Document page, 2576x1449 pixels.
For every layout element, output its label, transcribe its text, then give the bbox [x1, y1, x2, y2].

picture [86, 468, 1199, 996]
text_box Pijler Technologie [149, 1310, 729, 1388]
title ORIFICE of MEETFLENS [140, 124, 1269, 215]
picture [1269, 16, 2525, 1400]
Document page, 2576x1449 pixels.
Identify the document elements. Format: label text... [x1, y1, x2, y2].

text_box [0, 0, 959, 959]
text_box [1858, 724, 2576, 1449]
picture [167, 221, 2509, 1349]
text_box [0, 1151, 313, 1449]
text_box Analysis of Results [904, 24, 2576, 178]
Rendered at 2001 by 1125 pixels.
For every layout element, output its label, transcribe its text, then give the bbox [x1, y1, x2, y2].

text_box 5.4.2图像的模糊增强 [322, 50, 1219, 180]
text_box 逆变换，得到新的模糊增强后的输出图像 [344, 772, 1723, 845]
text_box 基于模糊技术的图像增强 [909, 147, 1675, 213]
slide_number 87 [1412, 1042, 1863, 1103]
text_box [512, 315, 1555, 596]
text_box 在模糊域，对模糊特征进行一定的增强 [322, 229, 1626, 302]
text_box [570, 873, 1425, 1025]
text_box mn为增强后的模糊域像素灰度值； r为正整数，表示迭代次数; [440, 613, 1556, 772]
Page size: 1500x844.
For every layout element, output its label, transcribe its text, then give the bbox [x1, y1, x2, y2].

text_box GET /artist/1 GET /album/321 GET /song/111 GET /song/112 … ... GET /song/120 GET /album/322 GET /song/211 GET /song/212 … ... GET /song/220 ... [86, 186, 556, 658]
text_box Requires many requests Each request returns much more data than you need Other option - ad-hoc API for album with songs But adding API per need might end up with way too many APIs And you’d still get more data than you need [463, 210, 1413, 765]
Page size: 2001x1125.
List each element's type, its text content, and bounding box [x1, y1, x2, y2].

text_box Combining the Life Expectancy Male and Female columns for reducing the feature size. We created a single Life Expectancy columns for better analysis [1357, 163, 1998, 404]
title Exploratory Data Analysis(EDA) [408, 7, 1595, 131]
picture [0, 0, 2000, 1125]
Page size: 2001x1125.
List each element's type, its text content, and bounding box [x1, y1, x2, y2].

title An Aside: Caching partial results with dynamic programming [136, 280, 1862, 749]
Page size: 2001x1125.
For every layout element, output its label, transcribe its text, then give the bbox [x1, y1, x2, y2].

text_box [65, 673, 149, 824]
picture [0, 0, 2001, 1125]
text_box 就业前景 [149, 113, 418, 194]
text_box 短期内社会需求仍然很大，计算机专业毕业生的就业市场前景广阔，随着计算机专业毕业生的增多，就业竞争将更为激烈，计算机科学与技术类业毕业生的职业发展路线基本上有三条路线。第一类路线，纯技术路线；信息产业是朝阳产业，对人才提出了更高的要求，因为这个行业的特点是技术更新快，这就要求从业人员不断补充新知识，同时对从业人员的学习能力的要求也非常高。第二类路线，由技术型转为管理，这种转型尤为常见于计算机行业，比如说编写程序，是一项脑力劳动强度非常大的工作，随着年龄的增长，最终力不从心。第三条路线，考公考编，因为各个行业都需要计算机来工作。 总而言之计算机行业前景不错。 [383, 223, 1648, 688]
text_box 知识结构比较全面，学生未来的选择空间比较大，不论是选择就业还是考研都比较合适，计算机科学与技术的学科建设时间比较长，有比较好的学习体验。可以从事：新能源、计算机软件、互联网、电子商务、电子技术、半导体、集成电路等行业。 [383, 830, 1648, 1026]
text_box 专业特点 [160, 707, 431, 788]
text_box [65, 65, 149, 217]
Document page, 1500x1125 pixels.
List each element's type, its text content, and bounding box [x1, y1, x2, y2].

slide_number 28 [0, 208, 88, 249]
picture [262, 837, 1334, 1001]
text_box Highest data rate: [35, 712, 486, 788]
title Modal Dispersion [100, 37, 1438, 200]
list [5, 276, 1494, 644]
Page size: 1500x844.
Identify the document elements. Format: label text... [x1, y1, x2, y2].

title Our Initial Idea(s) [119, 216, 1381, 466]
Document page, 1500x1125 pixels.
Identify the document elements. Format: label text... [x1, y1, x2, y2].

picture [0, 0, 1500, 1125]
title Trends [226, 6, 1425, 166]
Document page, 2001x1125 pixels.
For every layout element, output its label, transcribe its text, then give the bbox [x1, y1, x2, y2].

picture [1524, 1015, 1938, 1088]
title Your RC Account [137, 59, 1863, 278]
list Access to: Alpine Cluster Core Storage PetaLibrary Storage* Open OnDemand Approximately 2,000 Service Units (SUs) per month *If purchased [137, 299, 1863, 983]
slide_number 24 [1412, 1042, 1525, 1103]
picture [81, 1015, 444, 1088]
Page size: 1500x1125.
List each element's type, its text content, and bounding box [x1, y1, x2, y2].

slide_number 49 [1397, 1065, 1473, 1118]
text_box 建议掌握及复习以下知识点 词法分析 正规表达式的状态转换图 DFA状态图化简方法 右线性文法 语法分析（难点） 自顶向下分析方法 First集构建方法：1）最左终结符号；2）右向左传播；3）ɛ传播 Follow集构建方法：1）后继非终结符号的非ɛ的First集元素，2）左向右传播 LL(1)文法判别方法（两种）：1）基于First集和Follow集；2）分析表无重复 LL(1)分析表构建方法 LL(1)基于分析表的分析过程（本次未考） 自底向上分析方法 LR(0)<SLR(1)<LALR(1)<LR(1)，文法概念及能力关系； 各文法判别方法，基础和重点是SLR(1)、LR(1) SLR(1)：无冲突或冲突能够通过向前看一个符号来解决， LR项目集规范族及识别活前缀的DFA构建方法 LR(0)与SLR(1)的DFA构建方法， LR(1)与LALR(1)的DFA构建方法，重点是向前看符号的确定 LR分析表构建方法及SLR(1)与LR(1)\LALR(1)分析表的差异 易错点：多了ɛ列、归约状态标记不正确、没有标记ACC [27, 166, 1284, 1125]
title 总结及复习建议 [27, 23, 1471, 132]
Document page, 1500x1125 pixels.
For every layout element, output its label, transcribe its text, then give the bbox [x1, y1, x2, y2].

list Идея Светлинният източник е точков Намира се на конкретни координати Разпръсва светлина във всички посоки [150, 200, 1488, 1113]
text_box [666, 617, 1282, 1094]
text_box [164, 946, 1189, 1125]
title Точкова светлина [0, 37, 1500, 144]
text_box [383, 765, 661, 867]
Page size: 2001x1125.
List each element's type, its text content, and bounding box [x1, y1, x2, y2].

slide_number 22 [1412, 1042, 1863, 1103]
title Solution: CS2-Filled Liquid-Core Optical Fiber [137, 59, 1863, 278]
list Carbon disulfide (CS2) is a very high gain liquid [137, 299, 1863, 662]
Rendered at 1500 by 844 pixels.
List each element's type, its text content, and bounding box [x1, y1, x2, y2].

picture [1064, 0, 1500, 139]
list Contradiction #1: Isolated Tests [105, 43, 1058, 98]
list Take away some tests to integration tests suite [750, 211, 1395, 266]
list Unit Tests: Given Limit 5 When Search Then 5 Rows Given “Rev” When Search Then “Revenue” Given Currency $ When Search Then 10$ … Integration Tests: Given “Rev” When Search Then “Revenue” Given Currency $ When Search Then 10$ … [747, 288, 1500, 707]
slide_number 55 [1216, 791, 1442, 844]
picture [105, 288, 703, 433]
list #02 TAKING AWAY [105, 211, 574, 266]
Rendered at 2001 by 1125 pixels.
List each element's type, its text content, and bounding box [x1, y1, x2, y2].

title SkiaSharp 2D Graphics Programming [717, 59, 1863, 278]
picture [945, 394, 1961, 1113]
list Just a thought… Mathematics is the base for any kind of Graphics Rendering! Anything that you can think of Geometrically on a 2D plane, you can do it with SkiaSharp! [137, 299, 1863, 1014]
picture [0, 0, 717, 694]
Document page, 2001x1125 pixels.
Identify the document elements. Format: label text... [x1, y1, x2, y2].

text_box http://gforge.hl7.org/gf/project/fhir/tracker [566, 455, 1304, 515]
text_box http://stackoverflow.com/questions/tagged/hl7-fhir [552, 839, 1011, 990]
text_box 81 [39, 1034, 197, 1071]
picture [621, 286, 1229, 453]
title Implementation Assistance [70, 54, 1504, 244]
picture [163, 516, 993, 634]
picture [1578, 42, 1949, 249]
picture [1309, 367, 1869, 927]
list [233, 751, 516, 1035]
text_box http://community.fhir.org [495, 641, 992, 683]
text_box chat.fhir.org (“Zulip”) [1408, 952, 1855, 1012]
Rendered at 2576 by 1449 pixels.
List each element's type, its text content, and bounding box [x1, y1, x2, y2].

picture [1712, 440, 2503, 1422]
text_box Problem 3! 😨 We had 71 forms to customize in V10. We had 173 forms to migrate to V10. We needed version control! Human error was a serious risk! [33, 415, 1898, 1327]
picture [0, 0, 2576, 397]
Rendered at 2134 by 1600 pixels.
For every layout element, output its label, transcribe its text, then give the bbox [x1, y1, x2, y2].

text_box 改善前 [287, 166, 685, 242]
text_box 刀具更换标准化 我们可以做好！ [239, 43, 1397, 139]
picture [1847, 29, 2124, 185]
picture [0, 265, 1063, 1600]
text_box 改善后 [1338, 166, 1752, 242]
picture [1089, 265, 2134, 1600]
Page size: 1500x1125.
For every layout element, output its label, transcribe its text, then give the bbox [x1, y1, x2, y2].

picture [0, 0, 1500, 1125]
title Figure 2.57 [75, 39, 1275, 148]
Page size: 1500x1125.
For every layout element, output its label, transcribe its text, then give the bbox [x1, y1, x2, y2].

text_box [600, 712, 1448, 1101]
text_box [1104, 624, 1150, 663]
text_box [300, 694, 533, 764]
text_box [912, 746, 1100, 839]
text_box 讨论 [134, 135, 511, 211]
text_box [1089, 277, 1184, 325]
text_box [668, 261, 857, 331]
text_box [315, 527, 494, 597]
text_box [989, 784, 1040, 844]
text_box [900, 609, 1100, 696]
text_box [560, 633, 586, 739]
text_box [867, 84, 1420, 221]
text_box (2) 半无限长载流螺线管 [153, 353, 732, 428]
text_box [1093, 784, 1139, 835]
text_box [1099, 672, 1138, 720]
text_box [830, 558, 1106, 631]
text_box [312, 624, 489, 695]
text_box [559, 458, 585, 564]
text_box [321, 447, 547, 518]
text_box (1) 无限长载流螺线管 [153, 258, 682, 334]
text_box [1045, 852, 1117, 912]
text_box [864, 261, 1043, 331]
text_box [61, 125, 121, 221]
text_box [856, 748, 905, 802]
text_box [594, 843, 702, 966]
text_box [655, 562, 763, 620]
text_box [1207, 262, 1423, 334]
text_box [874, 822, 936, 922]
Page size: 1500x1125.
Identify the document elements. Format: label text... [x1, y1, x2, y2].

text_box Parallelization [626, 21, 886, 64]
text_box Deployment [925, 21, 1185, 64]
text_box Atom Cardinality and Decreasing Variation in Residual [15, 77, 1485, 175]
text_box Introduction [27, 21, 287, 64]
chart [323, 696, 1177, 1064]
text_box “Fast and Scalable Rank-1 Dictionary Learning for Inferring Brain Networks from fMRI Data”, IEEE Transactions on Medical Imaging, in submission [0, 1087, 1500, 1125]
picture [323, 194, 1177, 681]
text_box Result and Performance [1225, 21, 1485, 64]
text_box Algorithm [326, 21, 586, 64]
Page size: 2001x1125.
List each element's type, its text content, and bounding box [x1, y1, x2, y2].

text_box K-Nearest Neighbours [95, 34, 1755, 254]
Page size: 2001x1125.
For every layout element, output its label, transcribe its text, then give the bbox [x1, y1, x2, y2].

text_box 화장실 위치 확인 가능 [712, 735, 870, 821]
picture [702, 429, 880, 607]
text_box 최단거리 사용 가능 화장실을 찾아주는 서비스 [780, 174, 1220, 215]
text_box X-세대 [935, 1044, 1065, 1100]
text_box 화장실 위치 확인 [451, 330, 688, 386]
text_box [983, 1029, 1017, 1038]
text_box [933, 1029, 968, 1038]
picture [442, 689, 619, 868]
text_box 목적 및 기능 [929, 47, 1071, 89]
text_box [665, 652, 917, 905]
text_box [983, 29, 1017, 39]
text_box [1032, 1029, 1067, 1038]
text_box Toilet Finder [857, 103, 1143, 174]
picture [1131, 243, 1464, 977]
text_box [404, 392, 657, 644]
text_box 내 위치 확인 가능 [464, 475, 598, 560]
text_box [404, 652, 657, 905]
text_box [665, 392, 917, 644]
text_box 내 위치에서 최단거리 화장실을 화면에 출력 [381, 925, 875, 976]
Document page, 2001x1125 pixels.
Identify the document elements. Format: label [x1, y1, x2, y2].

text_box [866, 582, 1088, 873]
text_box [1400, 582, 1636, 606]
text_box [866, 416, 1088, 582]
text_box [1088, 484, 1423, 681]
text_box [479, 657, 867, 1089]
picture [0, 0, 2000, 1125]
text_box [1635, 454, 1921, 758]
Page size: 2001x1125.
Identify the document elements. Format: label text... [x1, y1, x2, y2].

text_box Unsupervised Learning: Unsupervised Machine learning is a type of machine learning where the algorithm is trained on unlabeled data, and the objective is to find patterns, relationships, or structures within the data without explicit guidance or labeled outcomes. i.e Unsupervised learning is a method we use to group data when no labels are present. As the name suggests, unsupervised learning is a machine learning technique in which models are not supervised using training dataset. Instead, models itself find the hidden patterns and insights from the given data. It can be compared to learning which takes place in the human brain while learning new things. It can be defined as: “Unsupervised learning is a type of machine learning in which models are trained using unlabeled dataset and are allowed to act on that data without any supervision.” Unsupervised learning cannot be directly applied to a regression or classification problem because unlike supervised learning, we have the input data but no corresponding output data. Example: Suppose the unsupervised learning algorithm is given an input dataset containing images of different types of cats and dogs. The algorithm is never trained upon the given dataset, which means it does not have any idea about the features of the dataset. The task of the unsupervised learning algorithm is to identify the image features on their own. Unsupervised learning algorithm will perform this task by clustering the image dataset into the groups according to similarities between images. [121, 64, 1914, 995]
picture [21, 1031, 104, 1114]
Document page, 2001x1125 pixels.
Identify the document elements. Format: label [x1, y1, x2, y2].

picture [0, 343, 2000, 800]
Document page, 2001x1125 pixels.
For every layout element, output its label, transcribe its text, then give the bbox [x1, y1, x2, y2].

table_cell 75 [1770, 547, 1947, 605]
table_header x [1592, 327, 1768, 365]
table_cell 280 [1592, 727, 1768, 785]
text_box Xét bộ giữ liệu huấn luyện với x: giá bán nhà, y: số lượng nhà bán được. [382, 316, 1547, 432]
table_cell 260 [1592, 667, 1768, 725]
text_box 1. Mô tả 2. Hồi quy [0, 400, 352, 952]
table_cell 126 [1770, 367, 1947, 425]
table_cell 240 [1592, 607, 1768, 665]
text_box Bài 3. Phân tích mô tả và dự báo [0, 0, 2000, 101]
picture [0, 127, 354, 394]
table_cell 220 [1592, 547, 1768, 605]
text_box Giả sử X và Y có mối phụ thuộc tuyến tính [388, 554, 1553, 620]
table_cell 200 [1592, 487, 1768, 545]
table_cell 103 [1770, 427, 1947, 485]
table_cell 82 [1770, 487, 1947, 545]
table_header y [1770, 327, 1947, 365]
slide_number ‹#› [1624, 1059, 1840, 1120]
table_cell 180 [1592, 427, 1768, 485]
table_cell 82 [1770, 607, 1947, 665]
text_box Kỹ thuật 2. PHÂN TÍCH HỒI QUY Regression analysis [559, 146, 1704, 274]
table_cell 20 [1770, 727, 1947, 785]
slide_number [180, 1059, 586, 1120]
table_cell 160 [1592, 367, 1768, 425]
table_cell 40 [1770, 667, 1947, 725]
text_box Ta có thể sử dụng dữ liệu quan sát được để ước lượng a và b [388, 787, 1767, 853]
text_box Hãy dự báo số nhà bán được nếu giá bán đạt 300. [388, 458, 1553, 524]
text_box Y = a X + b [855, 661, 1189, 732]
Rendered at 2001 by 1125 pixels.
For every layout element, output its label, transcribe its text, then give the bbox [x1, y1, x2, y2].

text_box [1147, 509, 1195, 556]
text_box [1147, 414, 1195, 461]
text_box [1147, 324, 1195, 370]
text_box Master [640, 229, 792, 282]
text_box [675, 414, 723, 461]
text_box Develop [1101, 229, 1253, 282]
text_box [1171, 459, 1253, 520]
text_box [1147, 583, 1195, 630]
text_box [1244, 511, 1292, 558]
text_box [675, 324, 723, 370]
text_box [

========================

Return word for word the lines above from the line with "Rendered at 2576 by 1449 pixels." to the line with "Rendered at 2134 by 1600 pixels.", including both and leaving out all others.

Rendered at 2576 by 1449 pixels.
List each element's type, its text content, and bounding box [x1, y1, x2, y2].

picture [1712, 440, 2503, 1422]
text_box Problem 3! 😨 We had 71 forms to customize in V10. We had 173 forms to migrate to V10. We needed version control! Human error was a serious risk! [33, 415, 1898, 1327]
picture [0, 0, 2576, 397]
Rendered at 2134 by 1600 pixels.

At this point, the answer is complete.